Tushar-N / pytorch-resnet3d

I3D Nonlocal ResNets in Pytorch
245 stars 39 forks source link

Accuracy only 53.2%! #3

Closed HaiyiMei closed 5 years ago

HaiyiMei commented 5 years ago

Hi there, great job! I've got a problem here. I followed your instructions exactly how they were, but I just got a result that accuracy is 53.2%. Do you have any idea why it is so? Thanks!

HaiyiMei commented 5 years ago

By the way, it is the clip mode that got this accuracy.

Tushar-N commented 5 years ago

Are you running exactly the same pytorch/python versions? (1.0 and 3.7)?

HaiyiMei commented 5 years ago

Are you running exactly the same pytorch/python versions? (1.0 and 3.7)?

I'm running in pytorch/python (1.1.0 and 3.6.8). I'll test in pytorch1.0 later. Thanks!

HaiyiMei commented 5 years ago

Are you running exactly the same pytorch/python versions? (1.0 and 3.7)?

I've switched to torch1.0.0 / torchvision0.2.2 / python3.7.3. Here's the result:

(test) A: 0.532 | clf: 2.435 | total_loss: 2.435

Still not work.

Tushar-N commented 5 years ago

Did all the kinetics videos get downloaded and frames extracted properly? I have ~18434 videos in the validation set for which I reported the numbers. Also, for reference, here's a link to my exact model weights after conversion (in case something went wrong). Could you run eval.py with this file, just in case the conversion went wrong?

HaiyiMei commented 5 years ago

I've got 18310 videos in validation set, and with your weights I only got 50%( torch1.0.0 / torchvision0.2.2 / python3.7.3 / CUDA 9.0). It is driving me crazy, I can't find anything wrong.

I'm thinking if it is the preprocessing part that makes the difference? Have you ever modified the dataloader or transforms?

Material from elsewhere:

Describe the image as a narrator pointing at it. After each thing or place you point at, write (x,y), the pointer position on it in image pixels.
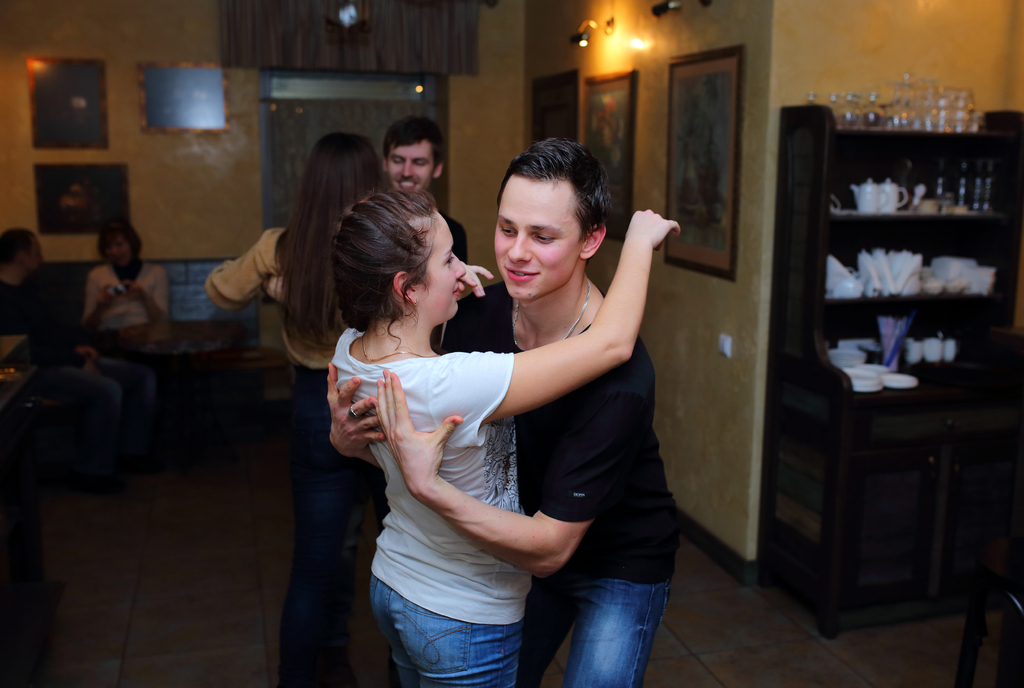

Plus, every time I run the code in video mode, the program will be killed before the first forward step for the network. And I got this error below. Why is this happening? `RuntimeError: DataLoader worker (pid 18644) is killed by signal: Bus error.

Tushar-N commented 5 years ago

I have exactly the same environment as you, I'm really not sure what's going on. I'll get some other people to test this and report if they get similar mismatches. Until then, my only other guess is that the videos were not burst to frames in the same way? I used the command from the official activitynet crawler (link) to do this (ffmpeg 4.0.2).

Plus, every time I run the code in video mode, the program will be killed before the first forward step for the network.

Is this just a memory error? With a batch size of 8, this takes up ~8GB GPU memory.

Finally, another recent repo, mmaction, provides pytorch kinetics pretrained I3D models, so you may want to take a look at that too.

HaiyiMei commented 5 years ago

Hey! I figured it out! It is because of the function glob.glob(). After glob function, the frames should be sorted like: frames.sort(). Otherwise, the frames would be shuffled(or in system file binary order or something), not in time sorted.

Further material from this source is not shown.